Oui, c’est exactement ça. On cherche, puis tout à coup quelqu’un à une idée folle. Alors on improvise. Puis on ajoute du texte, de la musique, du chant… On rajoute finalement beaucoup de choses, avec un décor qui nous permet ces choses, et donc de s’amuser. Car le décor n’est pas concret, il est complètement abstrait. On passe d’un palais à la montagne sans avoir à le changer.
Il est vrai que la pièce originale compte de nombreux décors : le palais royal, la maison d’Ubu, les grottes, la forêt… Avez-vous eu des difficultés de mise en scène dues à ces différents changements de cadre ?
Non, parce qu’une fois notre décor trouvé – un immense échafaudage de travaux – toutes les fantaisies étaient permises. D’abord, on est sur l’échafaudage, donc sur le balcon du palais. Tout à coup, on est sur le deuxième étage de l’échafaudage, alors on est sur la montagne. Ensuite, on est en bas, donc dans les rues. Puis, sous l’échafaudage, on est dans des grottes. On essaye de faire marcher notre imaginaire pendant les répétitions. Ensuite on va essayer de solliciter celui du public.
Quelle place tiendront les costumes dans la pièce ?
Ce seront de très beaux costumes, comme nous sommes censés être en Pologne, en hiver. Malheureusement, on va mourir de chaud ! (Rires). Nous allons garder certains éléments modernes comme les chaussures et les pantalons. Mais il y a peu de comédiens ; nous sommes huit, et il y a plein de personnages. Donc, quand on enfile une veste en fourrure, une cape, ou encore un chapeau avec un pourpoint, nous changeons de personnage. Tous ces costumes sont sur scène sur des pendrillons et il n’y a qu’à se servir pour s’amuser à devenir untel ou untel personnage.
En parlant de personnages, Ubu est l’incarnation même de nombreux vices tels que la cupidité, la lâcheté ou encore la naïveté. Fait-on face à des difficultés de jeu particulières lorsque l’on interprète un tel personnage ?
Il y a bien sûr des difficultés, mais interpréter un personnage aussi horrible, bête, égoïste, avare et malfaisant, c’est extrêmement jouissif, parce qu’on peut vraiment s’amuser. Après, il peut être difficile de trouver le bon dosage, mais c’est tellement réjouissant de s’amuser comme des sales gosses.

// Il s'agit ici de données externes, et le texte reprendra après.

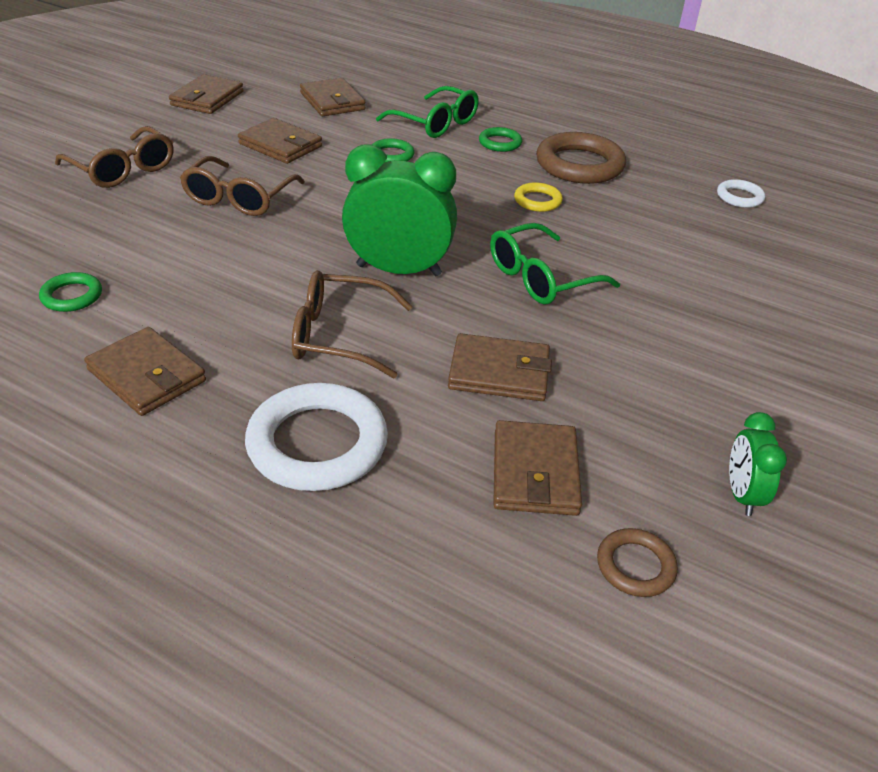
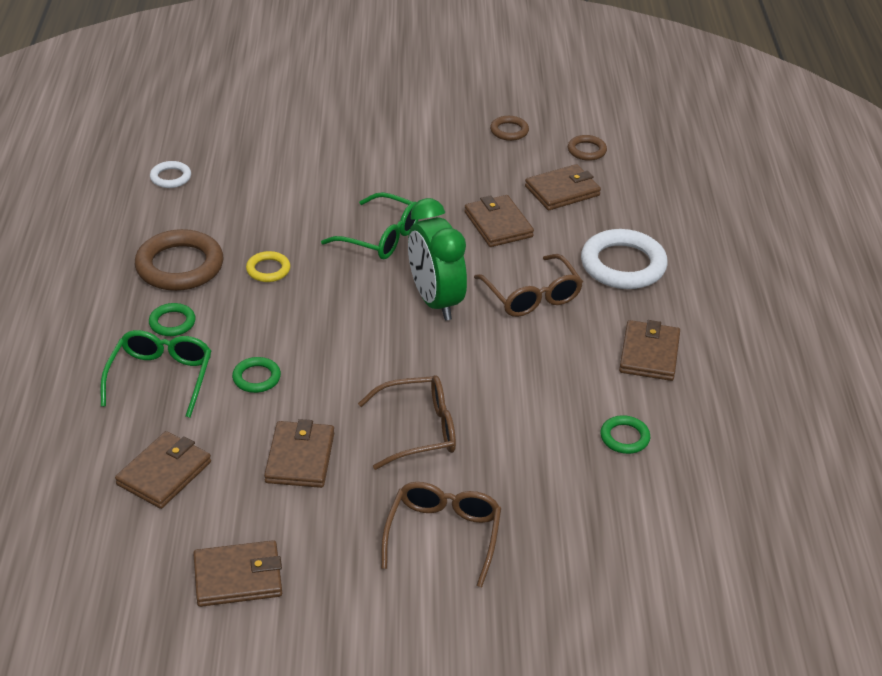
camera: 120 degrees left, 0 degrees up
green clock [729,412,787,516] -> brown ring [490,116,529,141]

Car Ubu Roi est vraiment un sale gosse. Un sale gosse qui n’a même pas envie, au début, d’être roi. Il est poussé par sa femme. Malheureusement, elle crée un monstre. Elle, elle veut juste être reine, car elle est très autoritaire, très ambitieuse. Donc elle fait en sorte de mettre son mari à la tête de l’État, ce qui va commencer à lui plaire. Il va finir complètement fou et vouloir tuer tout le monde et récupérer leur argent. Le personnage d’Ubu, l’homme, est odieux mais tellement amusant. Il est si stupide et monstrueux que c’en est drôle.
C’est finalement une figure aussi tragique que comique.
Oui parce qu’il fait peur ! Il torture mais il est naïf. C’est comme un enfant : « ce jouet est à moi, je le prends ». Il ne comprend pas ce que c’est que de vivre en société. « Autrui » est un concept qui le dépasse totalement.
La nécessité de respecter autrui, est-ce le message de la pièce ?
Le message, c’est ce que les gens prennent. Nous dépeignons l’arrivée au pouvoir d’une personne malfaisante et autoritaire, ainsi que ce qui va lui arriver. De ça, les gens prennent ce qu’ils veulent, ils picorent. Il y a des messages à droite à gauche, mais ce n’est pas à nous de donner des leçons. C’est une œuvre qui pose des questions, et on ne fait que les poser, on n’y répond pas.
Quel argument imparable avanceriez-vous pour convaincre le public de venir voir « Ubu Roi » ?
C’est une grande farce remplie de liberté et de folie, et ça fait du bien à notre époque.